[[ Records, beginning ]]

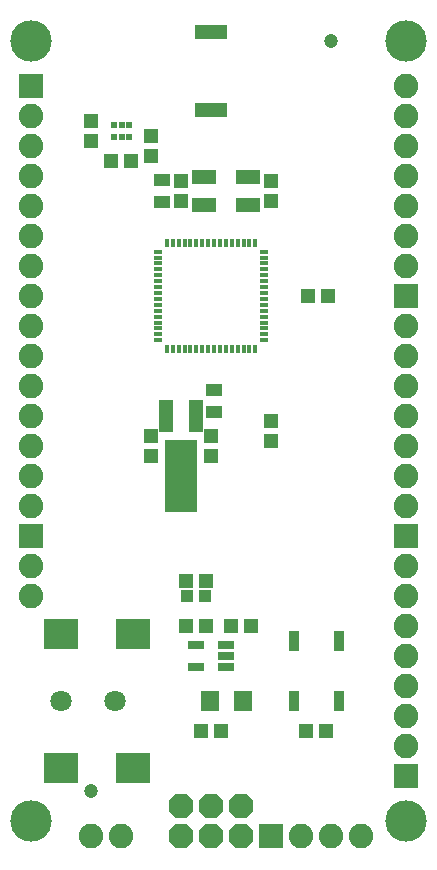
<source format=gts>
G75*
G70*
%OFA0B0*%
%FSLAX24Y24*%
%IPPOS*%
%LPD*%
%AMOC8*
5,1,8,0,0,1.08239X$1,22.5*
%
%ADD10R,0.0178X0.0316*%
%ADD11R,0.0316X0.0178*%
%ADD12C,0.0710*%
%ADD13R,0.1182X0.1025*%
%ADD14C,0.0820*%
%ADD15R,0.0631X0.0710*%
%ADD16R,0.0513X0.0474*%
%ADD17R,0.0552X0.0297*%
%ADD18R,0.0474X0.0513*%
%ADD19R,0.0552X0.0395*%
%ADD20R,0.0828X0.0513*%
%ADD21R,0.0474X0.1064*%
%ADD22R,0.1064X0.2442*%
%ADD23R,0.0186X0.0237*%
%ADD24R,0.1080X0.0480*%
%ADD25R,0.0380X0.0680*%
%ADD26OC8,0.0820*%
%ADD27R,0.0820X0.0820*%
%ADD28C,0.0474*%
%ADD29C,0.1380*%
%ADD30R,0.0395X0.0395*%
D10*
X006021Y017751D03*
X006218Y017751D03*
X006415Y017751D03*
X006612Y017751D03*
X006809Y017751D03*
X007006Y017751D03*
X007203Y017751D03*
X007399Y017751D03*
X007596Y017751D03*
X007793Y017751D03*
X007990Y017751D03*
X008187Y017751D03*
X008384Y017751D03*
X008580Y017751D03*
X008777Y017751D03*
X008974Y017751D03*
X008974Y021294D03*
X008777Y021294D03*
X008580Y021294D03*
X008384Y021294D03*
X008187Y021294D03*
X007990Y021294D03*
X007793Y021294D03*
X007596Y021294D03*
X007399Y021294D03*
X007203Y021294D03*
X007006Y021294D03*
X006809Y021294D03*
X006612Y021294D03*
X006415Y021294D03*
X006218Y021294D03*
X006021Y021294D03*
D11*
X005726Y020999D03*
X005726Y020802D03*
X005726Y020605D03*
X005726Y020408D03*
X005726Y020211D03*
X005726Y020014D03*
X005726Y019817D03*
X005726Y019621D03*
X005726Y019424D03*
X005726Y019227D03*
X005726Y019030D03*
X005726Y018833D03*
X005726Y018636D03*
X005726Y018440D03*
X005726Y018243D03*
X005726Y018046D03*
X009269Y018046D03*
X009269Y018243D03*
X009269Y018440D03*
X009269Y018636D03*
X009269Y018833D03*
X009269Y019030D03*
X009269Y019227D03*
X009269Y019424D03*
X009269Y019621D03*
X009269Y019817D03*
X009269Y020014D03*
X009269Y020211D03*
X009269Y020408D03*
X009269Y020605D03*
X009269Y020802D03*
X009269Y020999D03*
D12*
X004298Y006022D03*
X002498Y006022D03*
D13*
X002498Y003778D03*
X004899Y003778D03*
X004899Y008266D03*
X002498Y008266D03*
D14*
X001498Y009522D03*
X001498Y010522D03*
X001498Y012522D03*
X001498Y013522D03*
X001498Y014522D03*
X001498Y015522D03*
X001498Y016522D03*
X001498Y017522D03*
X001498Y018522D03*
X001498Y019522D03*
X001498Y020522D03*
X001498Y021522D03*
X001498Y022522D03*
X001498Y023522D03*
X001498Y024522D03*
X001498Y025522D03*
X013998Y025522D03*
X013998Y026522D03*
X013998Y024522D03*
X013998Y023522D03*
X013998Y022522D03*
X013998Y021522D03*
X013998Y020522D03*
X013998Y018522D03*
X013998Y017522D03*
X013998Y016522D03*
X013998Y015522D03*
X013998Y014522D03*
X013998Y013522D03*
X013998Y012522D03*
X013998Y010522D03*
X013998Y009522D03*
X013998Y008522D03*
X013998Y007522D03*
X013998Y006522D03*
X013998Y005522D03*
X013998Y004522D03*
X012498Y001522D03*
X011498Y001522D03*
X010498Y001522D03*
X004498Y001522D03*
X003498Y001522D03*
D15*
X007447Y006022D03*
X008549Y006022D03*
D16*
X007832Y005022D03*
X007163Y005022D03*
X007332Y008522D03*
X006663Y008522D03*
X006663Y010022D03*
X007332Y010022D03*
X008163Y008522D03*
X008832Y008522D03*
X010663Y005022D03*
X011332Y005022D03*
X011382Y019522D03*
X010713Y019522D03*
X004832Y024022D03*
X004163Y024022D03*
D17*
X006986Y007896D03*
X006986Y007148D03*
X008010Y007148D03*
X008010Y007522D03*
X008010Y007896D03*
D18*
X007498Y014188D03*
X007498Y014857D03*
X005498Y014857D03*
X005498Y014188D03*
X009498Y014688D03*
X009498Y015357D03*
X009498Y022688D03*
X009498Y023357D03*
X006498Y023357D03*
X006498Y022688D03*
X005498Y024188D03*
X005498Y024857D03*
X003498Y024688D03*
X003498Y025357D03*
D19*
X005848Y023377D03*
X005848Y022668D03*
X007598Y016377D03*
X007598Y015668D03*
D20*
X007269Y022569D03*
X007269Y023475D03*
X008726Y023475D03*
X008726Y022569D03*
D21*
X006998Y015522D03*
X005998Y015522D03*
D22*
X006498Y013522D03*
D23*
X004773Y024825D03*
X004517Y024825D03*
X004262Y024825D03*
X004262Y025219D03*
X004517Y025219D03*
X004773Y025219D03*
D24*
X007498Y025722D03*
X007498Y028322D03*
D25*
X010248Y008022D03*
X010248Y006022D03*
X011748Y006022D03*
X011748Y008022D03*
D26*
X008498Y002522D03*
X008498Y001522D03*
X007498Y001522D03*
X007498Y002522D03*
X006498Y002522D03*
X006498Y001522D03*
D27*
X009498Y001522D03*
X013998Y003522D03*
X013998Y011522D03*
X013998Y019522D03*
X001498Y026522D03*
X001498Y011522D03*
D28*
X003498Y003022D03*
X011498Y028022D03*
D29*
X001498Y002022D03*
X013998Y002022D03*
X013998Y028022D03*
X001498Y028022D03*
D30*
X006703Y009522D03*
X007293Y009522D03*
M02*

</source>
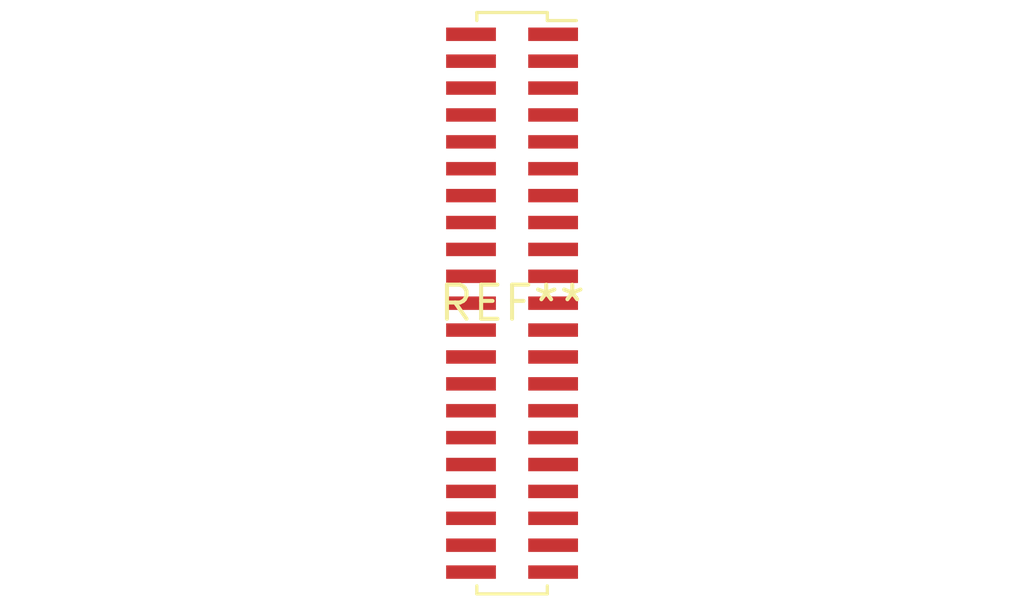
<source format=kicad_pcb>
(kicad_pcb (version 20240108) (generator pcbnew)

  (general
    (thickness 1.6)
  )

  (paper "A4")
  (layers
    (0 "F.Cu" signal)
    (31 "B.Cu" signal)
    (32 "B.Adhes" user "B.Adhesive")
    (33 "F.Adhes" user "F.Adhesive")
    (34 "B.Paste" user)
    (35 "F.Paste" user)
    (36 "B.SilkS" user "B.Silkscreen")
    (37 "F.SilkS" user "F.Silkscreen")
    (38 "B.Mask" user)
    (39 "F.Mask" user)
    (40 "Dwgs.User" user "User.Drawings")
    (41 "Cmts.User" user "User.Comments")
    (42 "Eco1.User" user "User.Eco1")
    (43 "Eco2.User" user "User.Eco2")
    (44 "Edge.Cuts" user)
    (45 "Margin" user)
    (46 "B.CrtYd" user "B.Courtyard")
    (47 "F.CrtYd" user "F.Courtyard")
    (48 "B.Fab" user)
    (49 "F.Fab" user)
    (50 "User.1" user)
    (51 "User.2" user)
    (52 "User.3" user)
    (53 "User.4" user)
    (54 "User.5" user)
    (55 "User.6" user)
    (56 "User.7" user)
    (57 "User.8" user)
    (58 "User.9" user)
  )

  (setup
    (pad_to_mask_clearance 0)
    (pcbplotparams
      (layerselection 0x00010fc_ffffffff)
      (plot_on_all_layers_selection 0x0000000_00000000)
      (disableapertmacros false)
      (usegerberextensions false)
      (usegerberattributes false)
      (usegerberadvancedattributes false)
      (creategerberjobfile false)
      (dashed_line_dash_ratio 12.000000)
      (dashed_line_gap_ratio 3.000000)
      (svgprecision 4)
      (plotframeref false)
      (viasonmask false)
      (mode 1)
      (useauxorigin false)
      (hpglpennumber 1)
      (hpglpenspeed 20)
      (hpglpendiameter 15.000000)
      (dxfpolygonmode false)
      (dxfimperialunits false)
      (dxfusepcbnewfont false)
      (psnegative false)
      (psa4output false)
      (plotreference false)
      (plotvalue false)
      (plotinvisibletext false)
      (sketchpadsonfab false)
      (subtractmaskfromsilk false)
      (outputformat 1)
      (mirror false)
      (drillshape 1)
      (scaleselection 1)
      (outputdirectory "")
    )
  )

  (net 0 "")

  (footprint "PinSocket_2x21_P1.00mm_Vertical_SMD" (layer "F.Cu") (at 0 0))

)

</source>
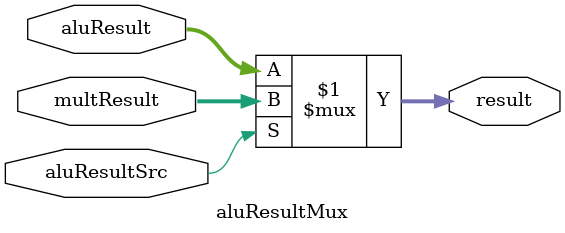
<source format=sv>
`timescale 1ns / 1ps


module aluResultMux(
input logic [31:0] aluResult,
input logic [31:0] multResult,
input logic aluResultSrc,
output logic [31:0] result
    );

assign result = (aluResultSrc)? multResult:aluResult;

endmodule

</source>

[[ Records, end ]]

Aim of the task: Among the records above, extract exactly the lines from the line with "X008384Y021294D03*" to the line with "X009269Y020605D03*", both lines included, and leave out the rest.

Written answer:
X008384Y021294D03*
X008187Y021294D03*
X007990Y021294D03*
X007793Y021294D03*
X007596Y021294D03*
X007399Y021294D03*
X007203Y021294D03*
X007006Y021294D03*
X006809Y021294D03*
X006612Y021294D03*
X006415Y021294D03*
X006218Y021294D03*
X006021Y021294D03*
D11*
X005726Y020999D03*
X005726Y020802D03*
X005726Y020605D03*
X005726Y020408D03*
X005726Y020211D03*
X005726Y020014D03*
X005726Y019817D03*
X005726Y019621D03*
X005726Y019424D03*
X005726Y019227D03*
X005726Y019030D03*
X005726Y018833D03*
X005726Y018636D03*
X005726Y018440D03*
X005726Y018243D03*
X005726Y018046D03*
X009269Y018046D03*
X009269Y018243D03*
X009269Y018440D03*
X009269Y018636D03*
X009269Y018833D03*
X009269Y019030D03*
X009269Y019227D03*
X009269Y019424D03*
X009269Y019621D03*
X009269Y019817D03*
X009269Y020014D03*
X009269Y020211D03*
X009269Y020408D03*
X009269Y020605D03*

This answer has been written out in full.